By studying the segregation of reciprocal translocation, we found similar balanced translocation rates for ICSI-like-selected, MSOME-selected and whole sperm (p > 0.05). Likewise, the three types of spermatozoa did not differ significantly in terms of the euploidy rate for chromosomes not involved in the translocation. All the balanced translocation rates were in accordance with literature values (i.e. a mean aneuploidy rate close to 50 % for translocation segregation and around 2 % for the ICE [13, 23, 28]). Due to the small sample size for ICSI and IMSI selected spermatozoa, no statistical analyses were performed.

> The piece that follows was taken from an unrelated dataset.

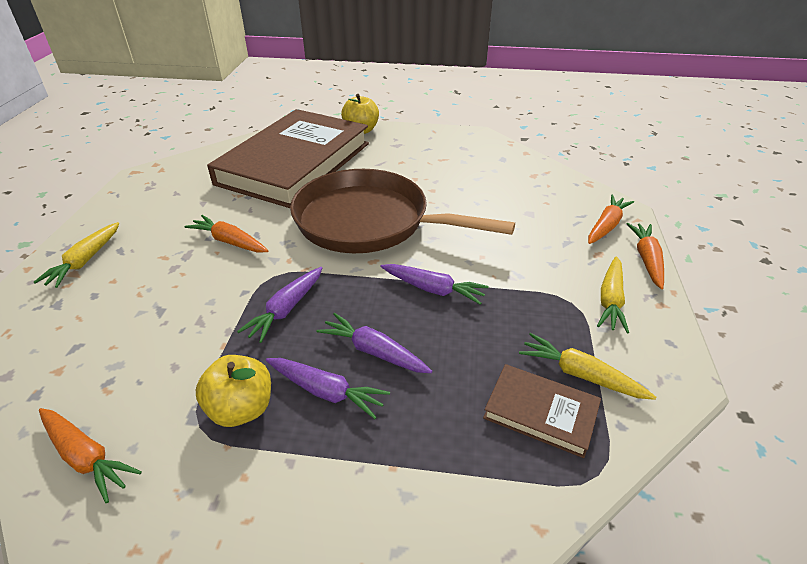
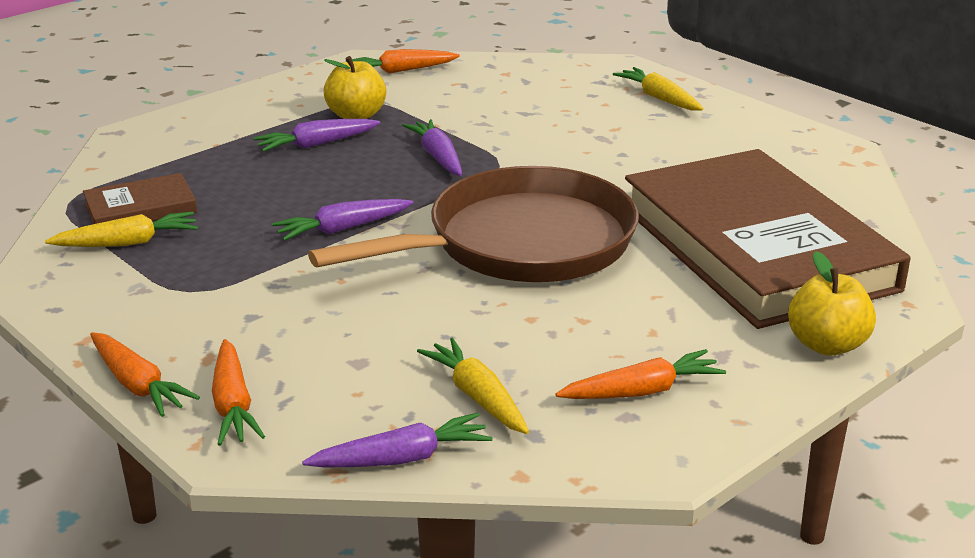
camera: 130 degrees right, 10 degrees down
(229, 242) = (597, 161): orange carrot -> orange carrot (642, 391)
(374, 351) = (320, 173): purple carrot -> purple carrot (402, 458)
(610, 300) = (148, 313): yellow carrot -> yellow carrot (477, 397)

Our data confirmed that MSOME was not able to select euploid spermatozoa or those with balanced translocations [10] and confirmed the results of previous studies in which the observed abnormalities (vacuoles) were linked to DNA damage (chromatin condensation or DNA fragmentation, for example), rather than aneuploidy [8, 17]. Even though Perdrix et al. [27] observed some aneuploidy rate differences between spermatozoa with large vacuoles and whole sperm from patients with a normal karyotype, other authors failed to observe this association [8, 32], for a review, see [24]. Similar results were also found for infertile patients with macrocephalic head syndrome, in whom no euploid spermatozoa had been retrieved after ICSI-like selection or MSOME [11]. Only diploid spermatozoa with an enlarged head could be selected by MSOME.
Lastly, the higher pregnancy rates observed after IMSI are probably not related to an increase in the euploidy rate. Since vacuoles appear to be associated with chromatin condensation failure [8, 17, 27] and, in some cases, sperm DNA fragmentation [16, 33], we suggest that the higher pregnancy rates and lower miscarriage rates observed with IMSI were related to DNA damage rather than aneuploidy.
On the basis of our results for six patients, we conclude that MSOME is inefficient (and no better than ICSI-like examination) for detecting chromosomally abnormal spermatozoa with a normal-sized head.
Acknowledgment
This work was funded by the French Biomedicine Agency.
Footnotes
Capsule High-magnification sperm selection nor ICSI selection do not decrease the aneuploidy rate in patients who are heterozygous for reciprocal translocations.